▶ **Try it**
Change "newsletter" to "mailing list" in the part of the records that opens with the line containing "Try now at John Lewis" and closes with the line containing "By signing up, you agree to our". Write out only those lines, leaving everything else in them unchanged.

[Saved data entries]
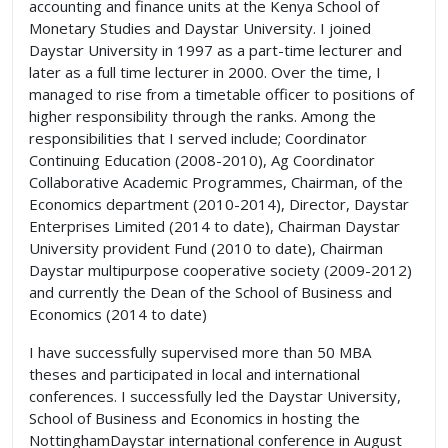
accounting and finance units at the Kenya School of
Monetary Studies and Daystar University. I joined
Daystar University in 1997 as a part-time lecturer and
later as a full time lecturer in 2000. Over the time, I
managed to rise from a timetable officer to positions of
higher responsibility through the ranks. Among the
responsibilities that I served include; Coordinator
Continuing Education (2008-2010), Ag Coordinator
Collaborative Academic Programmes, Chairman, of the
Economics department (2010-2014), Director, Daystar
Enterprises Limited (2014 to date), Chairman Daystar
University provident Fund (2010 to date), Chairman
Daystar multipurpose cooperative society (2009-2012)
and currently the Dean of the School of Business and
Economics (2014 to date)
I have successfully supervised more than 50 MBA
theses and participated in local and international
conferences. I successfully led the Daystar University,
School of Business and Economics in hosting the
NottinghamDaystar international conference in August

...

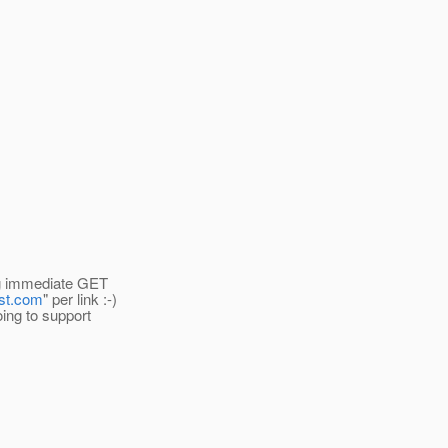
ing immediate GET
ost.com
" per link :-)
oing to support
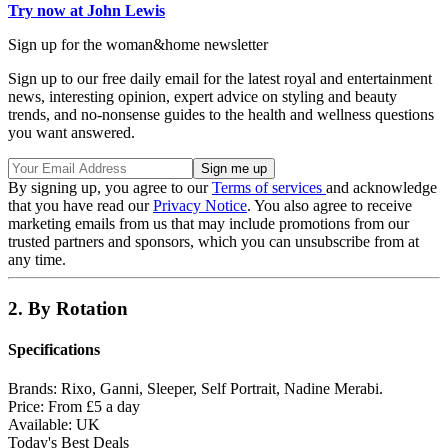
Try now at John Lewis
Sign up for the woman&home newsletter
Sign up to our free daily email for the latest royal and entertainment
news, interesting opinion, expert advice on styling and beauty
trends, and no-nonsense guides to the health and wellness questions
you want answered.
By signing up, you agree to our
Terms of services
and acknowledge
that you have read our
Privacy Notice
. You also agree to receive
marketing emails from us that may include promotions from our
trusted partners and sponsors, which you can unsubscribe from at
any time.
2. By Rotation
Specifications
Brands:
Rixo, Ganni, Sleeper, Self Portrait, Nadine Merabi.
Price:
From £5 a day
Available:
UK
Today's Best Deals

▶ **Response**
Try now at John Lewis
Sign up for the woman&home mailing list
Sign up to our free daily email for the latest royal and entertainment
news, interesting opinion, expert advice on styling and beauty
trends, and no-nonsense guides to the health and wellness questions
you want answered.
By signing up, you agree to our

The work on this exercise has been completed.